#### DATA SUPPLIED ####

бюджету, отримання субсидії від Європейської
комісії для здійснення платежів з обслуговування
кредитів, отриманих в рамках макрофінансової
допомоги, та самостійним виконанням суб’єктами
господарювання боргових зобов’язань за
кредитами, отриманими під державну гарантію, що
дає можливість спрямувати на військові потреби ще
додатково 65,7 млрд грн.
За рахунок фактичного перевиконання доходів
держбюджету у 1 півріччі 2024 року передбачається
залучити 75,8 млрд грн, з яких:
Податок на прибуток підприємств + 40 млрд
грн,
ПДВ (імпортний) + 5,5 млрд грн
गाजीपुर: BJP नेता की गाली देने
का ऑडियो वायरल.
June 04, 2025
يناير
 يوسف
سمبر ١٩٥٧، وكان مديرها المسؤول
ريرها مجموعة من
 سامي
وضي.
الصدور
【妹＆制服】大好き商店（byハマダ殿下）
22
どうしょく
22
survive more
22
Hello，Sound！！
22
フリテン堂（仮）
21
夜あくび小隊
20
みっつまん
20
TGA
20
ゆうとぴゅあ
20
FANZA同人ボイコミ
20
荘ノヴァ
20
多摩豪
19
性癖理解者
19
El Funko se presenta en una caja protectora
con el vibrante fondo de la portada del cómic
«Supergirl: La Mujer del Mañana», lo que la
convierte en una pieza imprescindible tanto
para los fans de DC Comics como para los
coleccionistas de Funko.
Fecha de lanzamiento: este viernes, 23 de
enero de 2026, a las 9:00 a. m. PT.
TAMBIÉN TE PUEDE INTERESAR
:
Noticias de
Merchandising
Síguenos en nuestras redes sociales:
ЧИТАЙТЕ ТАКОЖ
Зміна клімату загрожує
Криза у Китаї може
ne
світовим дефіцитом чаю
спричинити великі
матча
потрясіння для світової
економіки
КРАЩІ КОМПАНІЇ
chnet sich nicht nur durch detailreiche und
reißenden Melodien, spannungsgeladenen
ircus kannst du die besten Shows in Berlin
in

####

■ EXERCISE AIM ■
Could you give the data above again, exact in every line?

■ WRITTEN ANSWER ■
бюджету, отримання субсидії від Європейської
комісії для здійснення платежів з обслуговування
кредитів, отриманих в рамках макрофінансової
допомоги, та самостійним виконанням суб’єктами
господарювання боргових зобов’язань за
кредитами, отриманими під державну гарантію, що
дає можливість спрямувати на військові потреби ще
додатково 65,7 млрд грн.
За рахунок фактичного перевиконання доходів
держбюджету у 1 півріччі 2024 року передбачається
залучити 75,8 млрд грн, з яких:
Податок на прибуток підприємств + 40 млрд
грн,
ПДВ (імпортний) + 5,5 млрд грн
गाजीपुर: BJP नेता की गाली देने
का ऑडियो वायरल.
June 04, 2025
يناير
 يوسف
سمبر ١٩٥٧، وكان مديرها المسؤول
ريرها مجموعة من
 سامي
وضي.
الصدور
【妹＆制服】大好き商店（byハマダ殿下）
22
どうしょく
22
survive more
22
Hello，Sound！！
22
フリテン堂（仮）
21
夜あくび小隊
20
みっつまん
20
TGA
20
ゆうとぴゅあ
20
FANZA同人ボイコミ
20
荘ノヴァ
20
多摩豪
19
性癖理解者
19
El Funko se presenta en una caja protectora
con el vibrante fondo de la portada del cómic
«Supergirl: La Mujer del Mañana», lo que la
convierte en una pieza imprescindible tanto
para los fans de DC Comics como para los
coleccionistas de Funko.
Fecha de lanzamiento: este viernes, 23 de
enero de 2026, a las 9:00 a. m. PT.
TAMBIÉN TE PUEDE INTERESAR
:
Noticias de
Merchandising
Síguenos en nuestras redes sociales:
ЧИТАЙТЕ ТАКОЖ
Зміна клімату загрожує
Криза у Китаї може
ne
світовим дефіцитом чаю
спричинити великі
матча
потрясіння для світової
економіки
КРАЩІ КОМПАНІЇ
chnet sich nicht nur durch detailreiche und
reißenden Melodien, spannungsgeladenen
ircus kannst du die besten Shows in Berlin
in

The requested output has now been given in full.